Task description
Filter the material, keeping only lines with the word "PressurehPa".

------------------------------------------------

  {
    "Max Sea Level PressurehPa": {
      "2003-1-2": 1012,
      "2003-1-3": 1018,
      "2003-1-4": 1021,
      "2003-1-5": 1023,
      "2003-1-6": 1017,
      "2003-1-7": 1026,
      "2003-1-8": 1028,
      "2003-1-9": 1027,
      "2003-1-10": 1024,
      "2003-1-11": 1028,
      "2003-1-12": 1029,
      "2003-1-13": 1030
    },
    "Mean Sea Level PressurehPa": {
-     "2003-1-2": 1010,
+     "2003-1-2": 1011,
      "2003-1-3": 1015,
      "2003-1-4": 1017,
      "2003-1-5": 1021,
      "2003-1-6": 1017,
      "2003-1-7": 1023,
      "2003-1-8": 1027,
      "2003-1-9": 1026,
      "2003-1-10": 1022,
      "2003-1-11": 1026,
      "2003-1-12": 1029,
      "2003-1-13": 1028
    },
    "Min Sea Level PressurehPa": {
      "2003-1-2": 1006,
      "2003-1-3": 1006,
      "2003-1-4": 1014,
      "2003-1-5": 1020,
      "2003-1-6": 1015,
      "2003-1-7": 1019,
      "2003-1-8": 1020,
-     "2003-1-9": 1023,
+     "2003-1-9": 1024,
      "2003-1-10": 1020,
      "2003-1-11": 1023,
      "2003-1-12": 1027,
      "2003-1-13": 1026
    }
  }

------------------------------------------------

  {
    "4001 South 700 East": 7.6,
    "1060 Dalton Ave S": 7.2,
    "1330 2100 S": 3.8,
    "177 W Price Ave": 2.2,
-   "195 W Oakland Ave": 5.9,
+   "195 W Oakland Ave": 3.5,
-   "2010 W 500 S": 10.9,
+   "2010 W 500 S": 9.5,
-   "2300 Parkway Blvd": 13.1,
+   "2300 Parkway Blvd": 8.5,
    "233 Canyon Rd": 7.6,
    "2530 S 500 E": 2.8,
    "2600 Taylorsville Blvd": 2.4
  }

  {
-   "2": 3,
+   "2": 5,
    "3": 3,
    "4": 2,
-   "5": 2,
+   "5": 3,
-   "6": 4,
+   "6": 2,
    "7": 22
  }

------------------------------------------------

Task response
    "Max Sea Level PressurehPa": {
    "Mean Sea Level PressurehPa": {
    "Min Sea Level PressurehPa": {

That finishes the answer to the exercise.